Computer Literacy and Computer Safety Go Hand-in-hand

Computer Literacy and Computer Safety Go Hand-in-hand

In 2004, CRDG’s Truc Nguyen began work on a computer literacy curriculum that was no longer just about programming, but about the effective, efficient, and responsible use of software as well as behaviors online. In addition to technology skills, she wanted to incorporate internet safety and ethics. The result is a computer literacy and ethics curriculum that was piloted at ULS in 2004 and, in partnership with the ULS teachers and students, has undergone five years of revision and refinement. The course develops W.I.S.E. (Web and Internet Safe Educated) kids and has attracted the attention of both the Hawai’i Department of Education and the Hawai’i attorney general’s office.

The soon-to-be finished curriculum addresses such topics as information validity, internet safety, online fights, plagiarism, sexual predators, and copyright infringement. The five years of input from the students and teachers at ULS have been critical to the development of the instructional materials since the perspectives of thirteen- through seventeen- years-olds are, and will continue to be, central in refining discussions surrounding the ethical dilemmas children face. Nguyen is currently developing a teacher-training course in preparation for a scale-up to HIDOE schools in the fall of 2011. The course is designed, in part, to meet the No Child Left Behind requirement that all students be computer literate by the end of eighth grade, a goal that all HIDOE schools are also striving to meet.

Computer literacy for today’s students goes well beyond learning to use hardware and software. Students at ULS participate in the research that will inform future efforts.

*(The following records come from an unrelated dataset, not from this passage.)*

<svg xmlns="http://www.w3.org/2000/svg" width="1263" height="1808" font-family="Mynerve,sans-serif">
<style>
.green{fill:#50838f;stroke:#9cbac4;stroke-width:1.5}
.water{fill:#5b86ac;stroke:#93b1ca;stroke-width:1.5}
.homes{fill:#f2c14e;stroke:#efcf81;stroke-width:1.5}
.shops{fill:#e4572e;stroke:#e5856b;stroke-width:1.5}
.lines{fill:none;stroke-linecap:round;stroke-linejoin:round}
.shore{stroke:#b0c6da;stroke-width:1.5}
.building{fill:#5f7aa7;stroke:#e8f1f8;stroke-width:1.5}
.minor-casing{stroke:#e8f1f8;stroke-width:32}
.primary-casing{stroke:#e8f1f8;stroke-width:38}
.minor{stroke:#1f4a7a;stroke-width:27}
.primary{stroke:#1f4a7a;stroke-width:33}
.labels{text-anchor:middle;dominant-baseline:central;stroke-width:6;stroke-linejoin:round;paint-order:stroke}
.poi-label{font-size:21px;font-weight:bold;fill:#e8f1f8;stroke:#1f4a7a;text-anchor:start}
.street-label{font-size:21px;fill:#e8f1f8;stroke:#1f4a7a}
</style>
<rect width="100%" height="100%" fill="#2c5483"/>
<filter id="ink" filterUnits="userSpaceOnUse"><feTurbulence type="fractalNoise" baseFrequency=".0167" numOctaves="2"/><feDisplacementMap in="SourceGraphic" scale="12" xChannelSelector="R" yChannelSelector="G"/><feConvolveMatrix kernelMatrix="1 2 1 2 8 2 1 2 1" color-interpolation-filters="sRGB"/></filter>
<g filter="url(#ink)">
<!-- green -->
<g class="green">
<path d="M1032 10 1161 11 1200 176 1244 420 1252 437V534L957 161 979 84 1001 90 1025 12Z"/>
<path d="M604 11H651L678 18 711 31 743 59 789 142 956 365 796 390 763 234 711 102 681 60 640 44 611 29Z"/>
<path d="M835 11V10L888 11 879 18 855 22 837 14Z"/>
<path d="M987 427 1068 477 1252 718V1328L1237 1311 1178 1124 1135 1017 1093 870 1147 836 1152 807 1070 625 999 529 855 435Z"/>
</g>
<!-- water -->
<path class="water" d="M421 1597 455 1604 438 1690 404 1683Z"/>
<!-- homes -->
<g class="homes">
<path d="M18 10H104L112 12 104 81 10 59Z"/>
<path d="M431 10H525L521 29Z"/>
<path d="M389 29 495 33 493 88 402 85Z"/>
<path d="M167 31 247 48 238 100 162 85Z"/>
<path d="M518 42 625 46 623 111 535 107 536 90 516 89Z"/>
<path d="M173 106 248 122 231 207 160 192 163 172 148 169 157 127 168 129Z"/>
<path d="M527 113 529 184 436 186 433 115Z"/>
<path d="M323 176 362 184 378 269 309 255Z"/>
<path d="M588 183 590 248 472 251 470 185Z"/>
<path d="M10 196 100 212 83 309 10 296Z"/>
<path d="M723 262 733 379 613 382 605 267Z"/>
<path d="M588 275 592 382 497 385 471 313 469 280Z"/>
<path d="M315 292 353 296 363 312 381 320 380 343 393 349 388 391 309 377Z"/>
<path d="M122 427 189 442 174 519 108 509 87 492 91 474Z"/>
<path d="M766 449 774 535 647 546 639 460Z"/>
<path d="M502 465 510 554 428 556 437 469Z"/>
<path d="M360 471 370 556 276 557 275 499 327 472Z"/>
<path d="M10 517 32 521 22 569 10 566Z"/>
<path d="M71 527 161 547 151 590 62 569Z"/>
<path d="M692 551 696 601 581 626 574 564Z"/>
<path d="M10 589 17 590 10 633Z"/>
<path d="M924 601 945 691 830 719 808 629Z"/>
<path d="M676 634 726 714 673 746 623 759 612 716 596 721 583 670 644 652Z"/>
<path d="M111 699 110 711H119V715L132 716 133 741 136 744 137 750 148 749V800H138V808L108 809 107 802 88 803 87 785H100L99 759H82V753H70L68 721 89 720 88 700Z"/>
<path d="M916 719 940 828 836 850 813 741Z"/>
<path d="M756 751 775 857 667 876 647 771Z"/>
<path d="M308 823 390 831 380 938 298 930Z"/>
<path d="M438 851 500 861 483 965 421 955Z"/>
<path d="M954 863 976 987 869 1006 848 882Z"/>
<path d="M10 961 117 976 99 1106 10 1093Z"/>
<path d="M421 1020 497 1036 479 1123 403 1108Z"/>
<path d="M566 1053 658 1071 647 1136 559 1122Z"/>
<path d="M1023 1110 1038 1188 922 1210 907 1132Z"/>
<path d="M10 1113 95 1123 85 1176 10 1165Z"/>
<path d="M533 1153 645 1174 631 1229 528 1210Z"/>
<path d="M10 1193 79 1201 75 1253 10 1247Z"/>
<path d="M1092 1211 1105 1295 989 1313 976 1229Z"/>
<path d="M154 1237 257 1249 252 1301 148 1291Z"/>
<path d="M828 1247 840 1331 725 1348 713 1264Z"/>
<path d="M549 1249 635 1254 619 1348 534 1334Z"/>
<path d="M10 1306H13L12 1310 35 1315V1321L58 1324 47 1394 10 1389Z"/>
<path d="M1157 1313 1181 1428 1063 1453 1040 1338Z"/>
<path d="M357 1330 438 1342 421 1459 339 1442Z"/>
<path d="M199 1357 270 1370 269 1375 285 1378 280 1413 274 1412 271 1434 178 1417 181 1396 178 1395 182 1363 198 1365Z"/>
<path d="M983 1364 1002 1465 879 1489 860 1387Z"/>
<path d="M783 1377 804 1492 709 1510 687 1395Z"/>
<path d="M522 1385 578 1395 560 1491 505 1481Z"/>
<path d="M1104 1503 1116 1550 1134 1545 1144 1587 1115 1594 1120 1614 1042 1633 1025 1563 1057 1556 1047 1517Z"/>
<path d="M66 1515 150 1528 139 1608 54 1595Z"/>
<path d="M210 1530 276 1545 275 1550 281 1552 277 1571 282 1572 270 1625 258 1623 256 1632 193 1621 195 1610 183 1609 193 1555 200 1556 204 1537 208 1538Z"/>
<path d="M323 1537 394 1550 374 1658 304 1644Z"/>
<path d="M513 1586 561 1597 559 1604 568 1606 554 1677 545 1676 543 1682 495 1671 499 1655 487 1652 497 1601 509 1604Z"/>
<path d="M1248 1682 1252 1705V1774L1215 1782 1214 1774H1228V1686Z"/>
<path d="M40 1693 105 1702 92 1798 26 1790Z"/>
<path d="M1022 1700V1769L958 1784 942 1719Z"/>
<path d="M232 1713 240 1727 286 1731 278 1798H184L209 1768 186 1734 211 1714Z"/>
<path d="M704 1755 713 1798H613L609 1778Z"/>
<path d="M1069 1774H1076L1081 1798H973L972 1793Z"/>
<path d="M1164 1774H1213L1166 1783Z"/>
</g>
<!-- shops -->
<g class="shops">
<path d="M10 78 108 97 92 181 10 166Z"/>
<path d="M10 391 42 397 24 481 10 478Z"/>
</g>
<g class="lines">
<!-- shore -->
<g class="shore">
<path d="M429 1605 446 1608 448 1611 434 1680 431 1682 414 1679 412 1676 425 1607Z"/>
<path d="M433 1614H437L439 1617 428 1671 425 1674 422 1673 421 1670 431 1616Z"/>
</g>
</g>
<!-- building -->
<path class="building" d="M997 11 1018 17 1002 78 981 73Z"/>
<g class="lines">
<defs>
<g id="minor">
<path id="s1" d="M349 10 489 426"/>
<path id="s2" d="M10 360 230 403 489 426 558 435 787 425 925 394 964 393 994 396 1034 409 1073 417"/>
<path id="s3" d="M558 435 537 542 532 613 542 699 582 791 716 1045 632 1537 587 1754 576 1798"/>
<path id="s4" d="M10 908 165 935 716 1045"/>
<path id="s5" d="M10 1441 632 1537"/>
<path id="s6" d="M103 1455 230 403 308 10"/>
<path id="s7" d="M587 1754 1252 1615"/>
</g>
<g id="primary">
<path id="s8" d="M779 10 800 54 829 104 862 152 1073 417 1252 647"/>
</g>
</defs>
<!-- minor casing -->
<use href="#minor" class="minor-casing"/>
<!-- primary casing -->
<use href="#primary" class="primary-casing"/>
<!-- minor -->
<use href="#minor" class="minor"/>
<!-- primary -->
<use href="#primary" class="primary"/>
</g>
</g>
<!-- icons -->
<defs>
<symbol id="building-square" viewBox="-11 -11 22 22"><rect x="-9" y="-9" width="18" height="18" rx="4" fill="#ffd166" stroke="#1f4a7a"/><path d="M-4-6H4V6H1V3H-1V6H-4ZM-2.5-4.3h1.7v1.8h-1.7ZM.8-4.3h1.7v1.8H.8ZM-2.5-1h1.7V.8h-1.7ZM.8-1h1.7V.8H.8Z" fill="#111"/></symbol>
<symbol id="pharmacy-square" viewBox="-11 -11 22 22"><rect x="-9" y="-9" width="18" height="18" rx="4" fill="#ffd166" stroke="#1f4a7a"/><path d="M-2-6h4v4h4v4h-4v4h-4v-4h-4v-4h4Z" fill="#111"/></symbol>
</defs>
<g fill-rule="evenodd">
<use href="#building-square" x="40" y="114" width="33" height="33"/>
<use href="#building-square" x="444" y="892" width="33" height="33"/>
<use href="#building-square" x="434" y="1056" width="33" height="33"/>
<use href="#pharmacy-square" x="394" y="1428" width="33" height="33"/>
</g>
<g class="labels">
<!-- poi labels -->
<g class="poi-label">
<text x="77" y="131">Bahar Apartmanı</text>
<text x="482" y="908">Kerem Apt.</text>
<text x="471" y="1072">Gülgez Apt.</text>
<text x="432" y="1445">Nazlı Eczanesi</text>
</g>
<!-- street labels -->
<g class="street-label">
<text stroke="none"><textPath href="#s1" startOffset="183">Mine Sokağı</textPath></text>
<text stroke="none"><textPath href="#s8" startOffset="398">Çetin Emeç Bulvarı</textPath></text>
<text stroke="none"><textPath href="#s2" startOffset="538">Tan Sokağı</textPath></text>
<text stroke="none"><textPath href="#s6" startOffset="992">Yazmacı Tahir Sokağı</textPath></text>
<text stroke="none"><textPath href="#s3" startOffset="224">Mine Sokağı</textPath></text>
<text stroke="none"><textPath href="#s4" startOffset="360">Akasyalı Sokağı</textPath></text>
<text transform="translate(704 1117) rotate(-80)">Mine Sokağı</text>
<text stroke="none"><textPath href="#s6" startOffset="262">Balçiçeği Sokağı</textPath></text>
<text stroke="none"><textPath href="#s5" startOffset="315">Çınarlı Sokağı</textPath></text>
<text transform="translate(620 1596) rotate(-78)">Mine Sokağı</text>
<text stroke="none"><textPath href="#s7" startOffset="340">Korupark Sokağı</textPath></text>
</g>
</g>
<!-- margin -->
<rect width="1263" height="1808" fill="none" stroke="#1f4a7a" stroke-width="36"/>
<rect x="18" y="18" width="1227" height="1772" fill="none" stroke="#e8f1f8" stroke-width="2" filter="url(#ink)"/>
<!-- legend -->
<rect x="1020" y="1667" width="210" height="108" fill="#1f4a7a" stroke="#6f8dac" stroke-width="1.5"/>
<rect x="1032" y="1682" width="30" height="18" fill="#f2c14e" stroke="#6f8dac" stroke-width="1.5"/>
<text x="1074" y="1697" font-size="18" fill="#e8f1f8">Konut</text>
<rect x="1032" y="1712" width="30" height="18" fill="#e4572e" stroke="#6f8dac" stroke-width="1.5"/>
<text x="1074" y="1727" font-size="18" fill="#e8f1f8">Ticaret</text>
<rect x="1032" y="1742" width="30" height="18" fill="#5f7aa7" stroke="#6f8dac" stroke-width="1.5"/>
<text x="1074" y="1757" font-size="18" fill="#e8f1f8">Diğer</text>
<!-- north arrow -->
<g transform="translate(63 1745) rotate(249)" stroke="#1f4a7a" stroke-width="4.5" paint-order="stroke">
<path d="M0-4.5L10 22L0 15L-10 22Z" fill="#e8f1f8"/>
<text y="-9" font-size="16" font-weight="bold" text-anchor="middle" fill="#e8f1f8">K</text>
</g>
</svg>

Nguyen’s curriculum development led, this year, to a grant from the U.S. Department of Justice (DOJ). The collaboration, begun in the fall of 2009, funds baseline data collection about the habits and patterns of internet media usage by juveniles so that law enforcement can better prepare themselves for prevention of crimes. During her research and development work with the ULS students, Nguyen began to see large gaps of understanding among the students, their parents, and even the teachers. A research study of the ULS community revealed some significant divides in beliefs about the computer’s role in educational and social settings. For the DOJ study, Nguyen is using the questionnaires developed in that smaller study and scaling those instruments up to distribute to over 30,000 students, parents, and teachers across four states.

Another partnership that came out of her curriculum development work is a project with Infragard Hawaii, the FBI, and the Internet Crimes Against Children Task Force to develop community outreach materials for adult learners. Nguyen is reviewing the materials, which are meant to provide parents and community members with more knowledge and skills to help children stay safe online. With her colleagues, Nguyen is looking to present the statistics and some appalling stories of online crimes against children in a way that promotes critical thinking from the standpoint of Bloom’s taxonomy and Gagne’s nine stages of adult learning. As Nguyen put it, “We want to help people to learn, not just scare them!”